:: Blocco di testo ::
↓↓↓
Il POR – Programma Operativo Regionale - del MOLISE assume la stessa articolazione programmatica del QCS – Quadro Comunitario di Sostegno – che costituisce la modalità di programmazione dei Fondi Strutturali europei per Paesi e Regioni ammissibili all’Obiettivo 1

I Fondi Strutturali sono gli strumenti finanziari della politica regionale dell’Unione Europea e sono destinati a realizzare interventi nel campo dello sviluppo sociale, regionale, locale, della ricerca e della tutela dell’ambiente.

L’obiettivo generale della politica dello sviluppo del POR Molise è quello di "ridurre i divari economici e sociali della Regione (…) con l’avvio di un processo di crescita autopropulsivo (…) accrescendo la capacità di attrazione di iniziative imprenditoriali e favorendo (…) una piena valorizzazione delle risorse umane, ambientali e culturali che caratterizzano la regione".

Il POR è articolato in 5 Assi prioritari suddivisi in Misure, alcune delle quali si definiscono "a bando", cioè destinate a privati, "Regia regionale", cioè destinate ad altri enti Pubblici, e a "Titolarità regionale", cioè gestite dalla Regione con il concorso di altri enti a prevalente natura pubblica.

Come si vede dal prospetto riassuntivo riportato più avanti, l’articolazione di Assi e misure appare organica ed adeguata alle esigenze locali. Il problema più grave è però costituito dalla dotazione finanziaria, molto limitata (605, 320 Meuro pari a circa 1.172 miliardi di lire, che includono però anche una quota di 183, 904 Meuro di risorse private). Ciò ha portato inevitabilmente ad assegnare un ruolo prioritario nell’assegnazione dei fondi alle opere pubbliche e agli interventi nel settore produttivo, a tutto discapito della cultura, della formazione e dei servizi all’occupazione.
↑↑↑
:: Elenco ::
↓↓↓
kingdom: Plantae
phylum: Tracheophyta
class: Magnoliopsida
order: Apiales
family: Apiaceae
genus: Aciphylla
↑↑↑
Ripeti senza modifiche il passo del testo sul POR Molise che si apre con le parole contenenti "I Fondi Strutturali sono" e si chiude con "della tutela dell’ambiente.". L'elenco è materiale a sé, distinto dal testo.

:: Risposta completa ::
I Fondi Strutturali sono gli strumenti finanziari della politica regionale dell’Unione Europea e sono destinati a realizzare interventi nel campo dello sviluppo sociale, regionale, locale, della ricerca e della tutela dell’ambiente.